■ **DATA SHOWN**
** START **

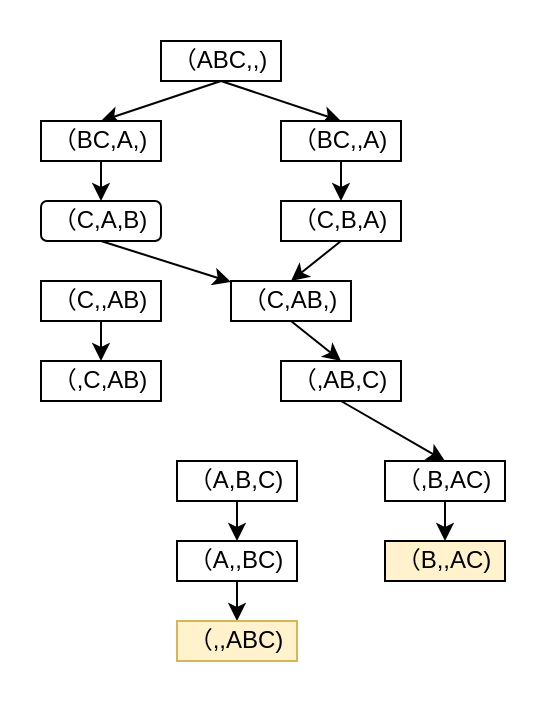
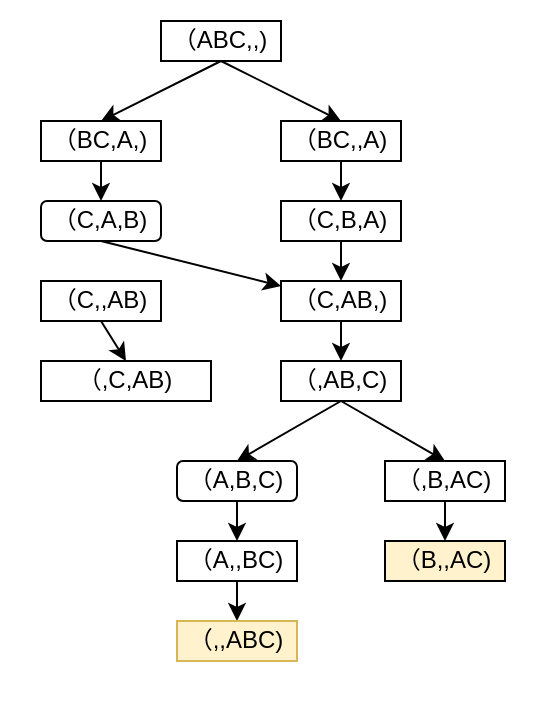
  <mxCell id="0" />
  <mxCell id="1" parent="0" />
  <mxCell id="2" style="edgeStyle=none;rounded=0;orthogonalLoop=1;jettySize=auto;html=1;exitX=0.5;exitY=1;exitDx=0;exitDy=0;entryX=0.5;entryY=0;entryDx=0;entryDy=0;" edge="1" parent="1" source="4" target="6"><mxGeometry relative="1" as="geometry" /></mxCell>
  <mxCell id="3" style="edgeStyle=none;rounded=0;orthogonalLoop=1;jettySize=auto;html=1;exitX=0.5;exitY=1;exitDx=0;exitDy=0;entryX=0.5;entryY=0;entryDx=0;entryDy=0;" edge="1" parent="1" source="4" target="8"><mxGeometry relative="1" as="geometry" /></mxCell>
- <mxCell id="4" value="（ABC,,)" style="rounded=0;whiteSpace=wrap;html=1;" vertex="1" parent="1"><mxGeometry x="80" y="20" width="60" height="20" as="geometry" /></mxCell>
+ <mxCell id="4" value="（ABC,,)" style="rounded=0;whiteSpace=wrap;html=1;" vertex="1" parent="1"><mxGeometry x="80" y="10" width="60" height="20" as="geometry" /></mxCell>
  <mxCell id="5" style="edgeStyle=none;rounded=0;orthogonalLoop=1;jettySize=auto;html=1;exitX=0.5;exitY=1;exitDx=0;exitDy=0;entryX=0.5;entryY=0;entryDx=0;entryDy=0;" edge="1" parent="1" source="6" target="10"><mxGeometry relative="1" as="geometry" /></mxCell>
  <mxCell id="6" value="（BC,A,)" style="rounded=0;whiteSpace=wrap;html=1;" vertex="1" parent="1"><mxGeometry x="20" y="60" width="60" height="20" as="geometry" /></mxCell>
  <mxCell id="7" style="edgeStyle=none;rounded=0;orthogonalLoop=1;jettySize=auto;html=1;exitX=0.5;exitY=1;exitDx=0;exitDy=0;entryX=0.5;entryY=0;entryDx=0;entryDy=0;" edge="1" parent="1" source="8" target="12"><mxGeometry relative="1" as="geometry" /></mxCell>
  <mxCell id="8" value="（BC,,A)" style="rounded=0;whiteSpace=wrap;html=1;" vertex="1" parent="1"><mxGeometry x="140" y="60" width="60" height="20" as="geometry" /></mxCell>
  <mxCell id="9" style="edgeStyle=none;rounded=0;orthogonalLoop=1;jettySize=auto;html=1;exitX=0.5;exitY=1;exitDx=0;exitDy=0;" edge="1" parent="1" source="10" target="16"><mxGeometry relative="1" as="geometry" /></mxCell>
  <mxCell id="10" value="（C,A,B)" style="whiteSpace=wrap;html=1;rounded=1;" vertex="1" parent="1"><mxGeometry x="20" y="100" width="60" height="20" as="geometry" /></mxCell>
  <mxCell id="11" style="edgeStyle=none;rounded=0;orthogonalLoop=1;jettySize=auto;html=1;exitX=0.5;exitY=1;exitDx=0;exitDy=0;entryX=0.5;entryY=0;entryDx=0;entryDy=0;" edge="1" parent="1" source="12" target="16"><mxGeometry relative="1" as="geometry" /></mxCell>
  <mxCell id="12" value="（C,B,A)" style="rounded=0;whiteSpace=wrap;html=1;" vertex="1" parent="1"><mxGeometry x="140" y="100" width="60" height="20" as="geometry" /></mxCell>
  <mxCell id="13" style="edgeStyle=none;rounded=0;orthogonalLoop=1;jettySize=auto;html=1;exitX=0.5;exitY=1;exitDx=0;exitDy=0;entryX=0.5;entryY=0;entryDx=0;entryDy=0;" edge="1" parent="1" source="14" target="17"><mxGeometry relative="1" as="geometry" /></mxCell>
  <mxCell id="14" value="（C,,AB)" style="rounded=0;whiteSpace=wrap;html=1;" vertex="1" parent="1"><mxGeometry x="20" y="140" width="60" height="20" as="geometry" /></mxCell>
  <mxCell id="15" style="edgeStyle=none;rounded=0;orthogonalLoop=1;jettySize=auto;html=1;exitX=0.5;exitY=1;exitDx=0;exitDy=0;entryX=0.5;entryY=0;entryDx=0;entryDy=0;" edge="1" parent="1" source="16" target="20"><mxGeometry relative="1" as="geometry" /></mxCell>
- <mxCell id="16" value="（C,AB,)" style="rounded=0;whiteSpace=wrap;html=1;" vertex="1" parent="1"><mxGeometry x="115" y="140" width="60" height="20" as="geometry" /></mxCell>
- <mxCell id="17" value="（,C,AB)" style="rounded=0;whiteSpace=wrap;html=1;" vertex="1" parent="1"><mxGeometry x="20" y="180" width="60" height="20" as="geometry" /></mxCell>
+ <mxCell id="16" value="（C,AB,)" style="rounded=0;whiteSpace=wrap;html=1;" vertex="1" parent="1"><mxGeometry x="140" y="140" width="60" height="20" as="geometry" /></mxCell>
+ <mxCell id="17" value="（,C,AB)" style="rounded=0;whiteSpace=wrap;html=1;" vertex="1" parent="1"><mxGeometry x="20" y="180" width="85" height="20" as="geometry" /></mxCell>
+ <mxCell id="18" style="edgeStyle=none;rounded=0;orthogonalLoop=1;jettySize=auto;html=1;exitX=0.5;exitY=1;exitDx=0;exitDy=0;entryX=0.5;entryY=0;entryDx=0;entryDy=0;" edge="1" parent="1" source="20" target="22"><mxGeometry relative="1" as="geometry" /></mxCell>
  <mxCell id="19" style="edgeStyle=none;rounded=0;orthogonalLoop=1;jettySize=auto;html=1;exitX=0.5;exitY=1;exitDx=0;exitDy=0;entryX=0.5;entryY=0;entryDx=0;entryDy=0;" edge="1" parent="1" source="20" target="24"><mxGeometry relative="1" as="geometry" /></mxCell>
  <mxCell id="20" value="（,AB,C)" style="rounded=0;whiteSpace=wrap;html=1;" vertex="1" parent="1"><mxGeometry x="140" y="180" width="60" height="20" as="geometry" /></mxCell>
  <mxCell id="21" style="edgeStyle=none;rounded=0;orthogonalLoop=1;jettySize=auto;html=1;exitX=0.5;exitY=1;exitDx=0;exitDy=0;" edge="1" parent="1" source="22" target="26"><mxGeometry relative="1" as="geometry" /></mxCell>
- <mxCell id="22" value="（A,B,C)" style="rounded=0;whiteSpace=wrap;html=1;" vertex="1" parent="1"><mxGeometry x="88" y="230" width="60" height="20" as="geometry" /></mxCell>
+ <mxCell id="22" value="（A,B,C)" style="whiteSpace=wrap;html=1;rounded=1;" vertex="1" parent="1"><mxGeometry x="88" y="230" width="60" height="20" as="geometry" /></mxCell>
  <mxCell id="23" style="edgeStyle=none;rounded=0;orthogonalLoop=1;jettySize=auto;html=1;exitX=0.5;exitY=1;exitDx=0;exitDy=0;entryX=0.5;entryY=0;entryDx=0;entryDy=0;" edge="1" parent="1" source="24" target="27"><mxGeometry relative="1" as="geometry" /></mxCell>
  <mxCell id="24" value="（,B,AC)" style="rounded=0;whiteSpace=wrap;html=1;" vertex="1" parent="1"><mxGeometry x="192" y="230" width="60" height="20" as="geometry" /></mxCell>
  <mxCell id="25" style="edgeStyle=none;rounded=0;orthogonalLoop=1;jettySize=auto;html=1;exitX=0.5;exitY=1;exitDx=0;exitDy=0;entryX=0.5;entryY=0;entryDx=0;entryDy=0;" edge="1" parent="1" source="26" target="28"><mxGeometry relative="1" as="geometry" /></mxCell>
  <mxCell id="26" value="（A,,BC)" style="rounded=0;whiteSpace=wrap;html=1;" vertex="1" parent="1"><mxGeometry x="88" y="270" width="60" height="20" as="geometry" /></mxCell>
  <mxCell id="27" value="（B,,AC)" style="rounded=0;whiteSpace=wrap;html=1;fillColor=#fff2cc;" vertex="1" parent="1"><mxGeometry x="192" y="270" width="60" height="20" as="geometry" /></mxCell>
  <mxCell id="28" value="（,,ABC)" style="rounded=0;whiteSpace=wrap;html=1;fillColor=#fff2cc;strokeColor=#d6b656;" vertex="1" parent="1"><mxGeometry x="88" y="310" width="60" height="20" as="geometry" /></mxCell>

** END **

■ **TASK TO CARRY OUT**
Return every line of the records that contains the string "fillColor", copying each such line in full. Treat the match as case-sensitive.

■ **THE REPLY**
  <mxCell id="27" value="（B,,AC)" style="rounded=0;whiteSpace=wrap;html=1;fillColor=#fff2cc;" vertex="1" parent="1"><mxGeometry x="192" y="270" width="60" height="20" as="geometry" /></mxCell>
  <mxCell id="28" value="（,,ABC)" style="rounded=0;whiteSpace=wrap;html=1;fillColor=#fff2cc;strokeColor=#d6b656;" vertex="1" parent="1"><mxGeometry x="88" y="310" width="60" height="20" as="geometry" /></mxCell>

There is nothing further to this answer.